È morta a 86 anni Claudette Colvin, il cui arresto nel 1955 per essersi rifiutata di cedere il posto su un autobus di Montgomery, in Alabama, contribuì a dare il via al moderno movimento per i diritti civili negli Stati Uniti. La sua scomparsa per cause naturali, avvenuta in Texas, stata annunciata dalla Claudette Colvin Legacy Foundation. Colvin fu arrestata mesi prima che Rosa Parks acquisisse fama internazionale per essersi rifiutata di cedere il proprio posto su un autobus , come previsto dalle leggi di segregazione razziale.

L’arresto di Colvin

Il 2 marzo 1955 un autista di autobus chiamò la polizia per denunciare che due ragazze nere erano sedute vicino a due ragazze bianche, in violazione delle leggi sulla segregazione allora in vigore negli Stati Uniti. Una delle ragazze nere si spostò verso la parte posteriore quando le fu chiesto, secondo un rapporto della polizia, ma Colvin si rifiutò e fu arrestata. All’epoca aveva 15 anni. “Il mio pensiero era rivolto alla libertà”, disse Colvin nel 2021 riguardo al suo gesto, “quindi quel giorno non mi sarei mossa. Ho detto loro che la storia mi aveva incollata al sedile”.

L’arresto mesi dopo di Parks

Fu l’arresto di Rosa Parks, attivista locale, il 1° dicembre 1955, a diventare il catalizzatore finale del boicottaggio degli autobus di Montgomery, durato un anno. Il boicottaggio portò il reverendo Martin Luther King Jr. alla ribalta nazionale ed è considerato l’inizio del moderno movimento per i diritti civili. Colvin fu una dei quattro querelanti nella storica causa che dichiarò illegale la segregazione razziale sugli autobus di Montgomery. La sua morte arriva poco più di un mese dopo che Montgomery ha celebrato il 70° anniversario del boicottaggio degli autobus.

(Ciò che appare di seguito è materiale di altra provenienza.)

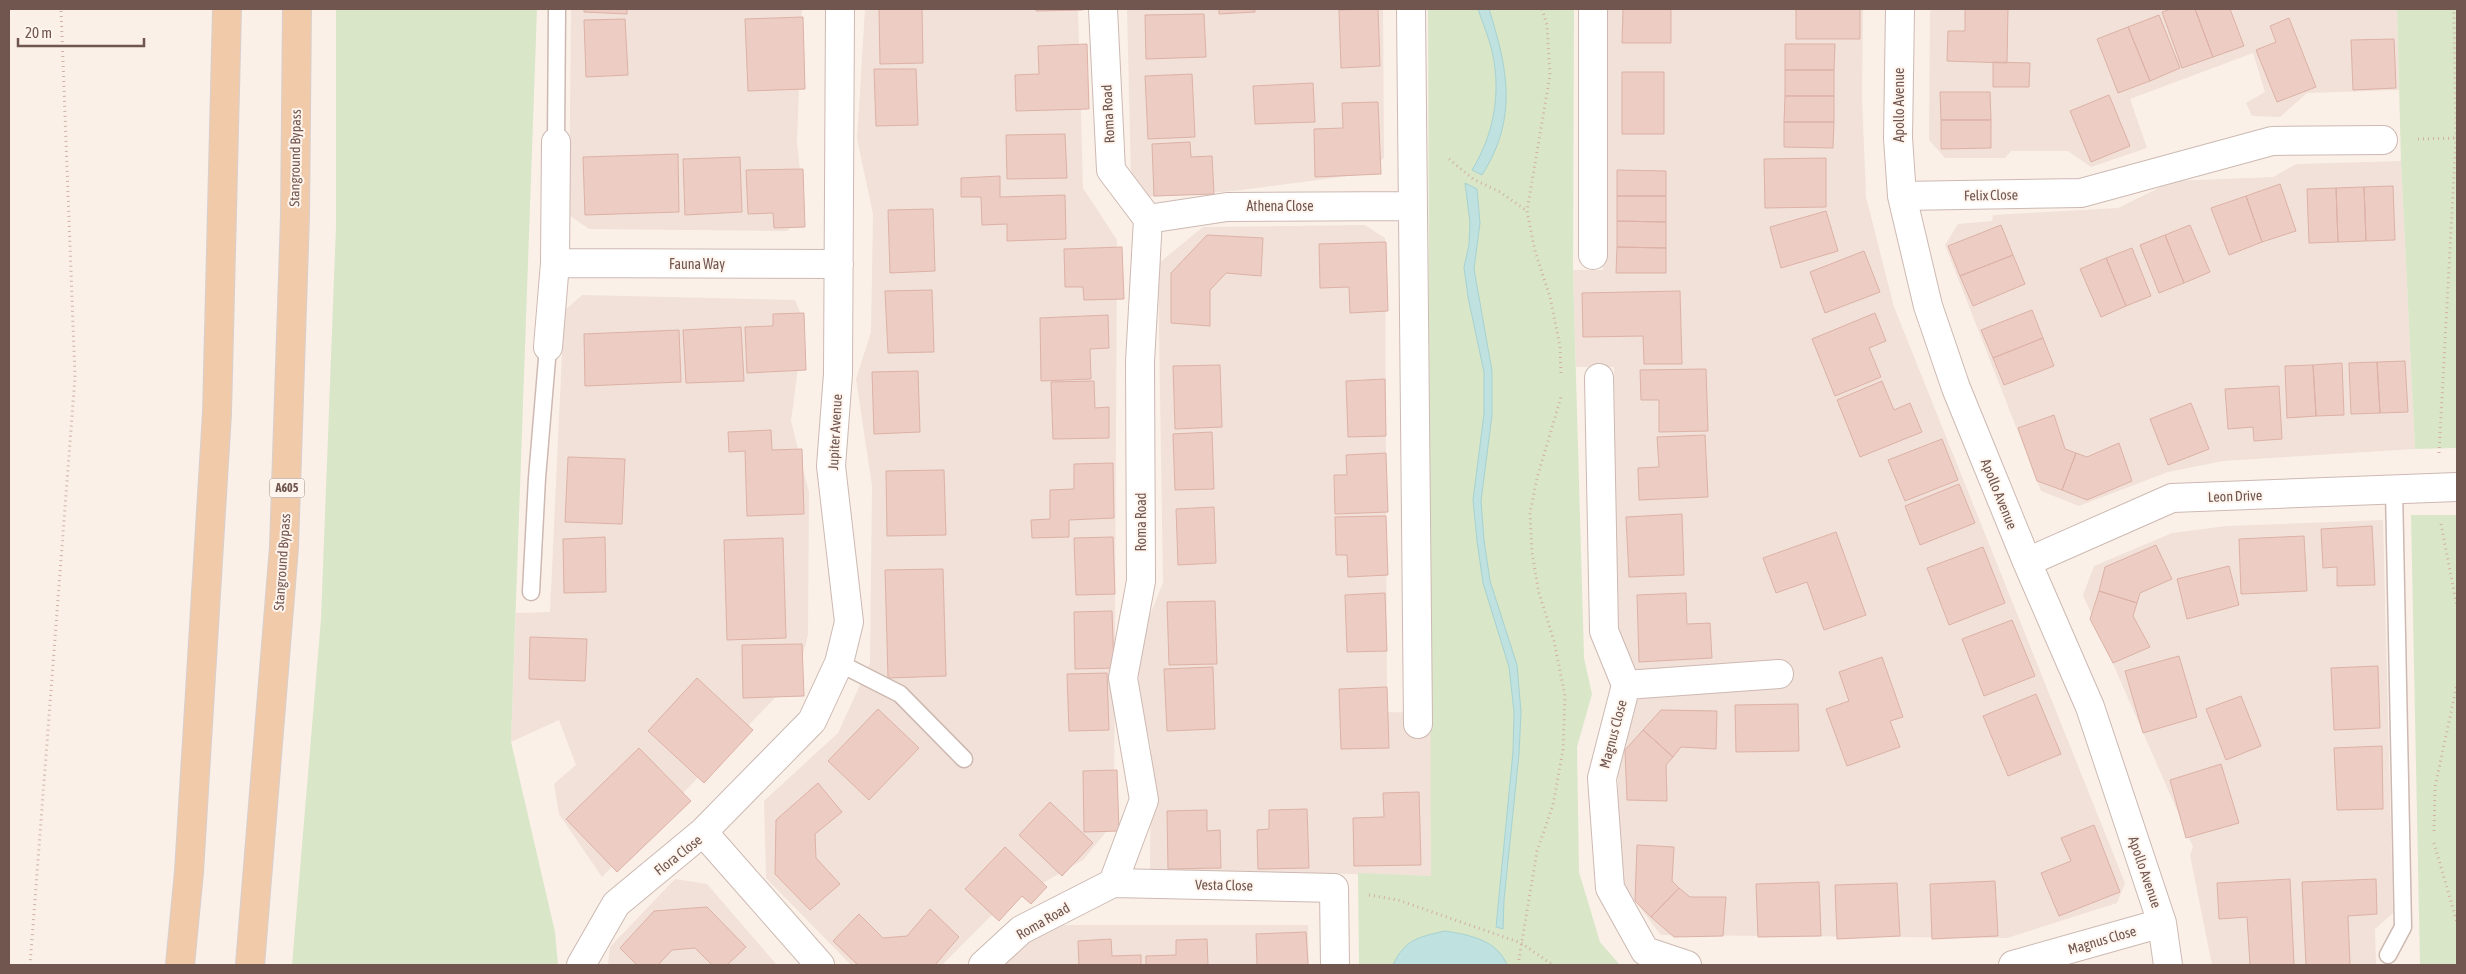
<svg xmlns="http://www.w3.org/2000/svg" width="2466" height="974" viewBox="0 0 2466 974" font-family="'Asap Condensed',sans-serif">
<rect width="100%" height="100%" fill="#faf0e8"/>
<!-- residential -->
<path fill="#f1e1d8" d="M 571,9 L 802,9 L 797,142 L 805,216 L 787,231 L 589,229 L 569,215 Z
M 865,9 L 1078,9 L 1083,188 L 1117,240 L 1114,822 L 1083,860 L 998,909 L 942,965 L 851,965 L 766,878 L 764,801 L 838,733 L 870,663 L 872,486 L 856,379 L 871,332 L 873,214 L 857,139 Z
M 1127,9 L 1383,9 L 1384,158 L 1363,174 L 1233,191 L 1148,197 L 1131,178 Z
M 1606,9 L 1863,9 L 1862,98 L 1866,197 L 1894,307 L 2125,883 L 2117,903 L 2007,938 L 1661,935 L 1619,880 L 1614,367 L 1576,367 L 1573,270 L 1603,270 Z
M 1930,9 L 2397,9 L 2399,90 L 2307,93 L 2280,117 L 2252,116 L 2246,103 L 2265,92 L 2253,53 L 2130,99 L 2147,148 L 2091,167 L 2068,151 L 2011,151 L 2005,158 L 1945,158 L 1929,140 Z
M 2401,161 L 2415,449 L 2223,461 L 2168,472 L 2079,506 L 2041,491 L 1945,245 L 1958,224 L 1992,221 L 1993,215 L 2118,208 L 2173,181 L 2273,177 L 2296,164 Z
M 1365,225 L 1385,238 L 1387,712 L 1431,713 L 1431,876 L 1150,869 L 1151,747 L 1139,696 L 1139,642 L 1163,583 L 1158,264 L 1203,227 Z
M 582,295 L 795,300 L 804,322 L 791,421 L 809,492 L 808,635 L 798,674 L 602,877 L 559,814 L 554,784 L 576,765 L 559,720 L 511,742 L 516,613 L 550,612 L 564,311 Z
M 2383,520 L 2393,913 L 2375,929 L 2376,965 L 2212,965 L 2190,855 L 2193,847 L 2083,595 L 2094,566 L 2172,533 L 2226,526 Z
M 675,879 L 707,884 L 777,965 L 608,965 L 610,947 Z
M 1057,925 L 1308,925 L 1309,965 L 1003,965 L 1019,947 Z"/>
<!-- green -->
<path fill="#d9e6c8" d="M 336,9 L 537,9 L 511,742 L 555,932 L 558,965 L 292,965 L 321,619 L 336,226 Z
M 1428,9 L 1574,9 L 1573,270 L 1584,658 L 1592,694 L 1577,747 L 1579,872 L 1600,942 L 1620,965 L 1359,965 L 1358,873 L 1431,876 Z
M 2397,9 L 2457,9 L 2456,448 L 2415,449 L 2401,161 Z
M 2411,515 L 2457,515 L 2457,965 L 2420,965 Z"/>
<!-- water -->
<path fill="#bfe1e0" stroke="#a6d2d1" d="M 1478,9 L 1489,9 C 1508,70 1518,118 1482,175 L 1472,170 C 1493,136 1501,96 1493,56 C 1490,40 1483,24 1478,9 Z
M 1465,183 L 1477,189 L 1480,223 L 1474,269 L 1492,371 L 1492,415 L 1481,501 L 1484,540 L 1490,581 L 1517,665 L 1521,712 L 1519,754 L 1504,900 L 1503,929 L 1496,927 L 1513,752 L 1514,712 L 1509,667 L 1483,583 L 1477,541 L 1473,500 L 1484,414 L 1484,372 L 1468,297 L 1464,267 L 1469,245 L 1470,222 Z
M 1445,931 C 1470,935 1497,940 1507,965 L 1393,965 C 1405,939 1419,937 1445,931 Z"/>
<!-- building -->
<path fill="#ecccc3" stroke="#ddb1a6" d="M 584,9 L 627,9 L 627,14 L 584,12 Z
M 879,9 L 922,9 L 923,63 L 880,64 Z
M 1036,9 L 1083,9 L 1083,10 L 1036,11 Z
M 1219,9 L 1255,9 L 1255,12 L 1219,14 Z
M 1378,9 L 1380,66 L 1341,68 L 1339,10 Z
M 1623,9 L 1671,9 L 1671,43 L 1622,43 Z
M 1796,9 L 1860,9 L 1860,39 L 1796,39 Z
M 1965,9 L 2008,9 L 2007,63 L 1947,61 L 1948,31 L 1965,31 Z
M 2171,9 L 2195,9 L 2213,57 L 2182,68 L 2162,12 Z
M 2195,9 L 2230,9 L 2244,46 L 2213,57 Z
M 1204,14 L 1206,57 L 1146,59 L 1145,15 Z
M 2159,15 L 2180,68 L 2150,81 L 2128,27 Z
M 803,17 L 805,89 L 748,91 L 745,19 Z
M 2289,18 L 2316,87 L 2277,102 L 2256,50 L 2276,42 L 2270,26 Z
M 625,19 L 628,75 L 586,77 L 584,20 Z
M 2128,27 L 2150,81 L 2118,93 L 2097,39 Z
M 2394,39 L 2396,88 L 2353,90 L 2351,40 Z
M 1087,44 L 1089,109 L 1016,111 L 1015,75 L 1039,74 L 1038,46 Z
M 1785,44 L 1835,44 L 1834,70 L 1785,70 Z
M 1993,62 L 2030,63 L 2029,87 L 1993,87 Z
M 874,69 L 916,69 L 918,125 L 876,126 Z
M 1785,70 L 1834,70 L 1834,96 L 1785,96 Z
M 1622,72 L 1664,72 L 1664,134 L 1622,134 Z
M 1192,74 L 1195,137 L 1148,139 L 1145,76 Z
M 1313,83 L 1315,122 L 1255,124 L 1253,86 Z
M 1940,92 L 1990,92 L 1991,120 L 1941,120 Z
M 2109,95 L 2130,146 L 2091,162 L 2070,111 Z
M 1785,96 L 1834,96 L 1834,122 L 1784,122 Z
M 1378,102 L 1381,174 L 1315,177 L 1314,129 L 1343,128 L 1342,103 Z
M 1941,120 L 1991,120 L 1991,148 L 1941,149 Z
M 1784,122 L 1834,122 L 1833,148 L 1784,147 Z
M 1065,134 L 1067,178 L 1007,179 L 1006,135 Z
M 1190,142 L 1191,157 L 1212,156 L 1214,194 L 1154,196 L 1152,144 Z
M 678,154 L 679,212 L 585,215 L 583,157 Z
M 740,157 L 742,212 L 685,215 L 683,159 Z
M 1826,158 L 1826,207 L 1765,208 L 1764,159 Z
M 803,169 L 805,227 L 774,228 L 773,213 L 748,214 L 746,170 Z
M 1617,170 L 1666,171 L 1666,196 L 1617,196 Z
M 1000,176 L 1000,197 L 1065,195 L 1066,239 L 1007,241 L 1007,224 L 982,225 L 981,197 L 961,197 L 961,178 Z
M 2280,184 L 2296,231 L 2262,242 L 2246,196 Z
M 2393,186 L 2395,240 L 2366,241 L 2364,187 Z
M 2364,187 L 2366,241 L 2338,242 L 2336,188 Z
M 2336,188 L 2338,242 L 2309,243 L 2307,189 Z
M 1617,196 L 1666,196 L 1666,222 L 1617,221 Z
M 2246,196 L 2262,242 L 2229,255 L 2211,208 Z
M 933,209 L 935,271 L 890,273 L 888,210 Z
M 1826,211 L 1838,251 L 1781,268 L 1770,227 Z
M 1617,221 L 1666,222 L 1666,248 L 1617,247 Z
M 2001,225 L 2013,255 L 1960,276 L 1948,246 Z
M 2190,225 L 2210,272 L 2184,283 L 2165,235 Z
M 1207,235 L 1263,238 L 1261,276 L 1226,273 L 1210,290 L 1210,326 L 1171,323 L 1171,273 Z
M 2165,235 L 2184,283 L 2159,293 L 2140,245 Z
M 1386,242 L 1388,311 L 1350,313 L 1349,287 L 1320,288 L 1319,244 Z
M 1122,247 L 1124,299 L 1084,300 L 1083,287 L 1065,287 L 1064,249 Z
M 1617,247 L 1666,248 L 1666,273 L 1616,273 Z
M 2132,248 L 2151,296 L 2126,306 L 2106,258 Z
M 1864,251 L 1880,292 L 1825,313 L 1810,272 Z
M 2013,255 L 2025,284 L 1973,306 L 1960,276 Z
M 2106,258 L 2126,306 L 2101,317 L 2080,269 Z
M 932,290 L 934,352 L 888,353 L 885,291 Z
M 1680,291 L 1682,364 L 1644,364 L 1643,336 L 1583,337 L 1582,293 Z
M 2032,310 L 2043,338 L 1993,358 L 1981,330 Z
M 804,313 L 806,370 L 747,373 L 745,327 L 773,326 L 773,314 Z
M 1875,313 L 1886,341 L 1869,348 L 1881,377 L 1835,396 L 1812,339 Z
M 1108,315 L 1109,348 L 1090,349 L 1091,379 L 1041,381 L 1040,318 Z
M 741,327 L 744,381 L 686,383 L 683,330 Z
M 679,330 L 681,382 L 585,386 L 584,334 Z
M 2043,338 L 2054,366 L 2004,385 L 1993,358 Z
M 2405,361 L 2408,412 L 2380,413 L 2377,362 Z
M 2377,362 L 2380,413 L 2351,414 L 2349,363 Z
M 2342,363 L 2344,415 L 2316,416 L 2313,365 Z
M 1220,365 L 1222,427 L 1175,429 L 1173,366 Z
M 2313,365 L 2316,416 L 2287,418 L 2285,366 Z
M 1706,369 L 1708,431 L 1659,432 L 1659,400 L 1641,400 L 1640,370 Z
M 918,371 L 920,432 L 874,434 L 872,372 Z
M 1385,379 L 1386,436 L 1348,437 L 1346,381 Z
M 1094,381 L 1095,408 L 1109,407 L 1109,438 L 1053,439 L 1051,382 Z
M 1882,381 L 1894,410 L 1910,403 L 1922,432 L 1860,457 L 1837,400 Z
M 2279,386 L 2282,439 L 2254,441 L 2253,427 L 2228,429 L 2225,389 Z
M 2191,403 L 2209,449 L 2168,465 L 2150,419 Z
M 2054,415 L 2065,449 L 2076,453 L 2062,490 L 2037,481 L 2018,428 Z
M 771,430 L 772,450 L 802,449 L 804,514 L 747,516 L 745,451 L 729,452 L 728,432 Z
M 1212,432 L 1214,489 L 1175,490 L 1173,434 Z
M 1705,435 L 1708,497 L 1639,500 L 1638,468 L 1659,467 L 1657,437 Z
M 1942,439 L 1958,480 L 1905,501 L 1888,460 Z
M 2119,443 L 2132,481 L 2087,500 L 2062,490 L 2076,453 L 2087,457 Z
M 1386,453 L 1388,512 L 1335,514 L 1334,475 L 1347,475 L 1346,455 Z
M 568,457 L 625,459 L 622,524 L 565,522 Z
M 1113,463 L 1114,518 L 1069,520 L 1069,537 L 1032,538 L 1031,520 L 1050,519 L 1050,490 L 1074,489 L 1074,464 Z
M 944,470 L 946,535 L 887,536 L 886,471 Z
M 1959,484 L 1975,523 L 1920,545 L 1905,506 Z
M 1214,507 L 1216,563 L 1178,565 L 1176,509 Z
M 1682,514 L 1684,575 L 1629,577 L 1626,517 Z
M 1386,516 L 1388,575 L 1348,577 L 1347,555 L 1336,555 L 1335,517 Z
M 2372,526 L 2375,585 L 2337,586 L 2337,567 L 2323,568 L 2321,529 Z
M 1836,532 L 1866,615 L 1824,630 L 1807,582 L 1776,593 L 1763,558 Z
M 2304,536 L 2307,591 L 2241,594 L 2239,539 Z
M 605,537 L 606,592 L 564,593 L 563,539 Z
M 1113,537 L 1115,594 L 1076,595 L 1074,538 Z
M 783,538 L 786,638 L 727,640 L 724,540 Z
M 2156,545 L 2172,579 L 2140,593 L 2137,603 L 2099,591 L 2105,567 Z
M 1983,547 L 2005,603 L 1949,625 L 1927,568 Z
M 2229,566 L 2239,605 L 2187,619 L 2177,579 Z
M 943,569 L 946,676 L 888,678 L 885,570 Z
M 2099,591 L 2137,603 L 2133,616 L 2150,647 L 2113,663 L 2090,619 Z
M 1385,593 L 1387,651 L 1347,652 L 1345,595 Z
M 1686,593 L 1687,624 L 1710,623 L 1712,658 L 1639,662 L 1637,595 Z
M 1215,601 L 1217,664 L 1169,665 L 1167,602 Z
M 1112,611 L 1114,668 L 1075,669 L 1074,612 Z
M 2012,620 L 2035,676 L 1984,696 L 1962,639 Z
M 530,637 L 587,639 L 585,681 L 529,679 Z
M 802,644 L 804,696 L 743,698 L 742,645 Z
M 2179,656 L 2197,717 L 2143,733 L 2125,671 Z
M 1882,657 L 1903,717 L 1890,721 L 1900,747 L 1847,766 L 1826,709 L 1849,701 L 1839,672 Z
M 2378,666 L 2380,728 L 2334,730 L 2331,668 Z
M 1213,667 L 1215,729 L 1167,731 L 1164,669 Z
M 1107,673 L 1109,730 L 1069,731 L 1067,674 Z
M 697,678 L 753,730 L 704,783 L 648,731 Z
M 1387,687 L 1389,748 L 1341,749 L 1339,689 Z
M 2036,694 L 2061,754 L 2008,776 L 1983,716 Z
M 2241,696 L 2261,746 L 2226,760 L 2206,709 Z
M 1798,704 L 1799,751 L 1736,752 L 1735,705 Z
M 878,709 L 919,748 L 869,800 L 828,761 Z
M 1661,710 L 1717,711 L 1716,749 L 1681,747 L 1673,757 L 1643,730 Z
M 1643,730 L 1673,757 L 1666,765 L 1667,801 L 1627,800 L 1625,750 Z
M 2382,746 L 2383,809 L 2337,810 L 2334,748 Z
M 639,748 L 691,801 L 617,872 L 566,819 Z
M 2221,764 L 2239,823 L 2186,838 L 2170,780 Z
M 1117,770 L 1119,831 L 1084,832 L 1083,771 Z
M 818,783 L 842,812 L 815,834 L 816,858 L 840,884 L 810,910 L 775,874 L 776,820 Z
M 1419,792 L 1421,865 L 1354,866 L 1353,818 L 1384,817 L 1383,793 Z
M 1050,802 L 1093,843 L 1062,876 L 1019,835 Z
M 1307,809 L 1309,868 L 1258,869 L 1257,830 L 1269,829 L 1269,810 Z
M 1207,810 L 1207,831 L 1220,830 L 1221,868 L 1168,869 L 1167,811 Z
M 2094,825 L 2120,892 L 2059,916 L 2041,873 L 2071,861 L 2061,838 Z
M 1637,845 L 1674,847 L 1672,881 L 1679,888 L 1651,917 L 1635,901 Z
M 1005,847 L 1047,887 L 1031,904 L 1022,896 L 999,921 L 965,889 Z
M 2290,879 L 2294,965 L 2250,965 L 2247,917 L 2219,919 L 2217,883 Z
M 2376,879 L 2377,914 L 2348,916 L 2350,965 L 2306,965 L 2302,882 Z
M 1995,881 L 1998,936 L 1932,939 L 1930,884 Z
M 1819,882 L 1821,936 L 1758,937 L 1756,884 Z
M 1897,883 L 1900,936 L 1837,939 L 1835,885 Z
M 1679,888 L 1690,897 L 1726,897 L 1723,936 L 1674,937 L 1651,917 Z
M 707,907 L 746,947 L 727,965 L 712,965 L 695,948 L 672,950 L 658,965 L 637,965 L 620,948 L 654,911 Z
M 930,909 L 959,937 L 935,965 L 858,965 L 833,941 L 859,914 L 883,938 L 907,936 Z
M 1306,932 L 1308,965 L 1257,965 L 1256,934 Z
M 1111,939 L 1112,956 L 1141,955 L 1141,965 L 1079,965 L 1078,941 Z
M 1207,939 L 1208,965 L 1146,965 L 1146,956 L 1176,955 L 1176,940 Z"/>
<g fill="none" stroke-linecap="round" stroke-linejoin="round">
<defs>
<path id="lane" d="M 556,142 L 557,9
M 531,592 L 537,478 L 548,347
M 839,663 L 900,694 L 964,759
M 2388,955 L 2403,927 L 2394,490"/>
<path id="street" d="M 1411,9 L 1418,724
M 1593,9 L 1593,255
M 1900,9 L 1898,138 L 1902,196 L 1928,306 L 1956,388 L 2027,562 L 2090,707 L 2162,923 L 2168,965
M 1902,196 L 2081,193 L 2272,141 L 2383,140
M 1148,219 L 1227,207 L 1413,206
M 555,263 L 839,264
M 548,347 L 555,263 L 556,142
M 1599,378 L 1604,631 L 1626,685 L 1602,778 L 1610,888 L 1645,951 L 1687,965
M 2027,562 L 2172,498 L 2457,487
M 1626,685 L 1779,674
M 703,832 L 812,721 L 839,663 L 849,622 L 831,466 L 838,374 L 840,9
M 1113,883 L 1334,888 L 1335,965
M 581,965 L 616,904 L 703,832 L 820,965
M 983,965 L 1021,930 L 1113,883 L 1144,800 L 1123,678 L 1141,581 L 1140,362 L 1148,219 L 1111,170 L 1103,9
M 2013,965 L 2162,923"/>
<path id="primary" d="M 180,965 L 189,872 L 217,413 L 227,9
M 250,965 L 284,547 L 295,216 L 297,9"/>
</defs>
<!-- lane casing -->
<use href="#lane" stroke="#cdb9b2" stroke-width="19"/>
<!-- street casing -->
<use href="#street" stroke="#cdb9b2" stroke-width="30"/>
<!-- primary casing -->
<use href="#primary" stroke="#d7cfce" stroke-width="30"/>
<!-- path -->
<path stroke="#d1b0a6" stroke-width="3" stroke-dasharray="1 4" stroke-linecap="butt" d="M 1542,9 L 1547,25 L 1550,75 L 1527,211 L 1535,251 L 1550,297 L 1560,346 L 1561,374
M 2418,139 L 2457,138
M 1449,159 L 1473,179 L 1500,192 L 1527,211
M 2439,453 L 2456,138 L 2454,9
M 2441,524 L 2457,607
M 2434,831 L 2435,787 L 2457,684
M 2434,843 L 2457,922
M 1369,895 L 1398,900 L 1521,943 L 1553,965
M 30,965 L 75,377 L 61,9
M 1518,965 L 1537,851 L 1553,805 L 1563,750 L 1565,696 L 1554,641 L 1539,593 L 1532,553 L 1530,513 L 1537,478 L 1561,397"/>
<!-- lane -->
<use href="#lane" stroke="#fff" stroke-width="16"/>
<!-- street -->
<use href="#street" stroke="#fff" stroke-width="28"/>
<!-- primary -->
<use href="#primary" stroke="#f1caa9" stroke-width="28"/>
</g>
<g text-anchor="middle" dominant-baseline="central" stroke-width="4" stroke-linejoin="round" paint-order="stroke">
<!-- shield labels -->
<rect fill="#fdf5ee" stroke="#9b857f" stroke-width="1" x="269.5" y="478.5" width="35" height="19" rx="4"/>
<g font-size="12" font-weight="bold" fill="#71554f">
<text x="287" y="488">A605</text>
</g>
<!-- street labels -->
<g font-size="14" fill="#71554f" stroke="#fdf5ee">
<text transform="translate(1899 105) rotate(-90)">Apollo Avenue</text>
<text transform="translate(1108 114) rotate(-93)">Roma Road</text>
<text transform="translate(295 158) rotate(-89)">Stanground Bypass</text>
<text transform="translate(1991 195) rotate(-1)">Felix Close</text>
<text x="1280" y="206">Athena Close</text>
<text x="697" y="264">Fauna Way</text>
<text transform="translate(835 432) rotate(-87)">Jupiter Avenue</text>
<text transform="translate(1999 494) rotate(68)">Apollo Avenue</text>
<text transform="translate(2235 496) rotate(-2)">Leon Drive</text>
<text transform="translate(1141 522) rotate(-90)">Roma Road</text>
<text transform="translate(282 562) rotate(-86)">Stanground Bypass</text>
<text transform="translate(1613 734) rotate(-75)">Magnus Close</text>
<text transform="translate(678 855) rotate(-38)">Flora Close</text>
<text transform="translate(2145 872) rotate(71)">Apollo Avenue</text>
<text transform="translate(1224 885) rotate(1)">Vesta Close</text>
<text transform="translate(1043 921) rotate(-30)">Roma Road</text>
<text transform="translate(2102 940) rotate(-16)">Magnus Close</text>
</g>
</g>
<!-- border -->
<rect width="2466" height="974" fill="none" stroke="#71554f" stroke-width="20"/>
<!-- scale -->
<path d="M18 38v8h126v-8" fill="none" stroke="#71554f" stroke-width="2.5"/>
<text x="25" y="38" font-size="15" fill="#71554f" stroke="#fdf5ee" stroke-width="4" paint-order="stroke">20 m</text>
</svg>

Petizione per cancellazione reati penali

Nel 2021 Colvin ha presentato una petizione per ottenere la cancellazione dei suoi precedenti penali. Un giudice ha accolto la richiesta. “Quando penso al motivo per cui sto cercando di ottenere la riabilitazione del mio nome da parte dello Stato, è perché credo che se ciò accadesse dimostrerebbe alla generazione che sta crescendo oggi che il progresso è possibile e che le cose migliorano”, affermò Colvin all’epoca, “li ispirerà a rendere il mondo un posto migliore”.